**Parts of the exercise:**
1. List every person mentioned by name in the sermon on Lazarus.
2. Rewrite the stretch of the sermon on Lazarus from "The problem was" through "lost on Jesus.", swapping "disciples" for "followers".

**Text section:**
------------------------------------
Our scripture lesson begins:
17 When Jesus arrived, he found that Lazarus had already been in the tomb four days. 18 Now Bethany was near Jerusalem, some two miles away, 19 and many of the Jews had come to Martha and Mary to console them about their brother. 20 When Martha heard that Jesus was coming, she went and met him, while Mary stayed at home. 21 Martha said to Jesus, “Lord, if you had been here, my brother would not have died.”
This scripture begins with Jesus’ arrival to the tomb of Lazarus, the brother of Mary and Martha. The three were close friends of Jesus. It is Jesus’ first contact with a member of the family since he first heard that Lazarus was so gravely ill. The real beginning of the story happened four days earlier when Jesus was located a good distance away from Bethany and heard the news that Lazarus was ill and near death. Mary and Martha had sent word to him to come and heal Lazarus.
The problem was that Bethany was only two miles away from Jerusalem. When Jesus told the disciples that they were being summoned to Bethany, the disciples said to him, “Rabbi, the Jews were just now trying to stone you, and are you going there again?” Jesus and the disciples had gotten a good distance away from Jerusalem because of the antagonism of the religious leaders. They were plotting to arrest him and put an end to him. Jerusalem represented extreme danger. None of this was lost on Jesus.
------------------------------------
**Dataset content:**
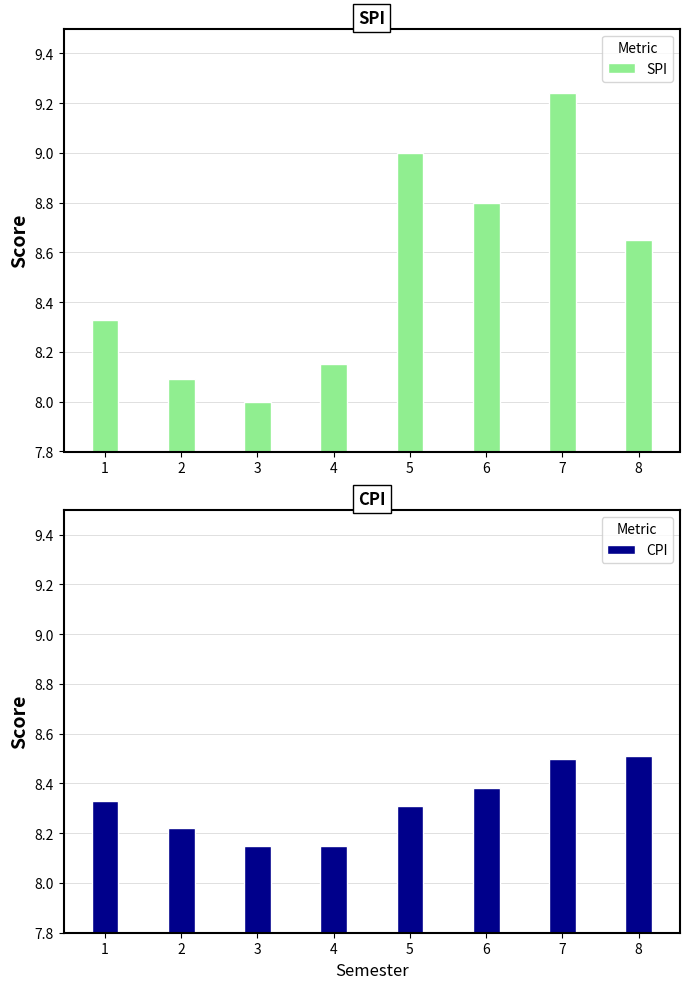

The value of CPI at 4 is 8.2. True or false?

True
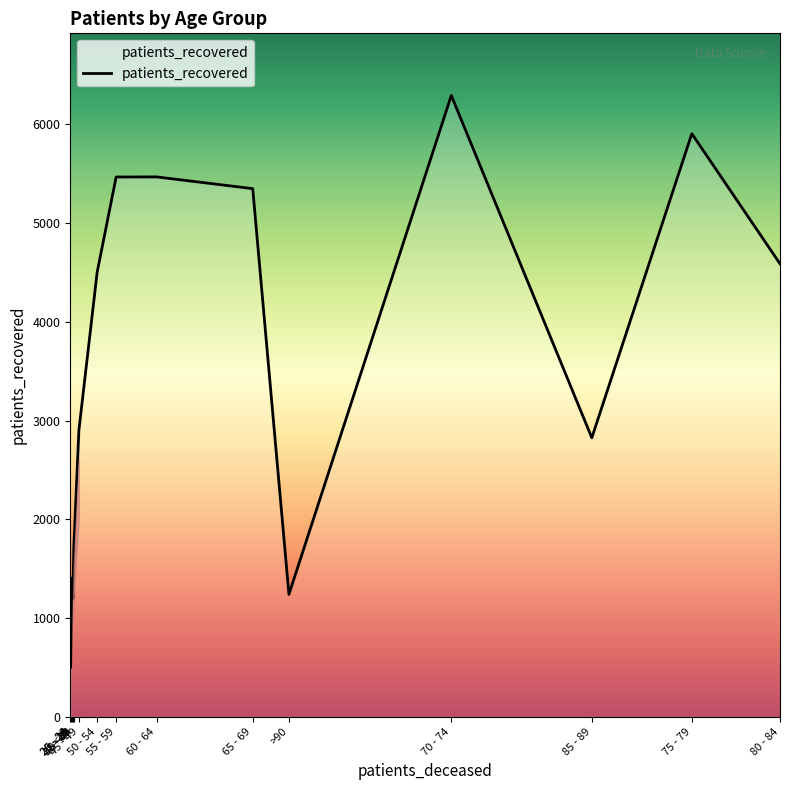

Rank the categories by value from highest to lowest.

70 - 74, 75 - 79, 60 - 64, 55 - 59, 65 - 69, 80 - 84, 50 - 54, 45 - 49, 85 - 89, 40 - 44, <20, 35 - 39, >90, 35 - 39, 25 - 29, 20 - 24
------------------------------------
**Answers to the tasks:**
1. Jesus, Lazarus, Martha, Mary

2.
The problem was that Bethany was only two miles away from Jerusalem. When Jesus told the followers that they were being summoned to Bethany, the followers said to him, “Rabbi, the Jews were just now trying to stone you, and are you going there again?” Jesus and the followers had gotten a good distance away from Jerusalem because of the antagonism of the religious leaders. They were plotting to arrest him and put an end to him. Jerusalem represented extreme danger. None of this was lost on Jesus.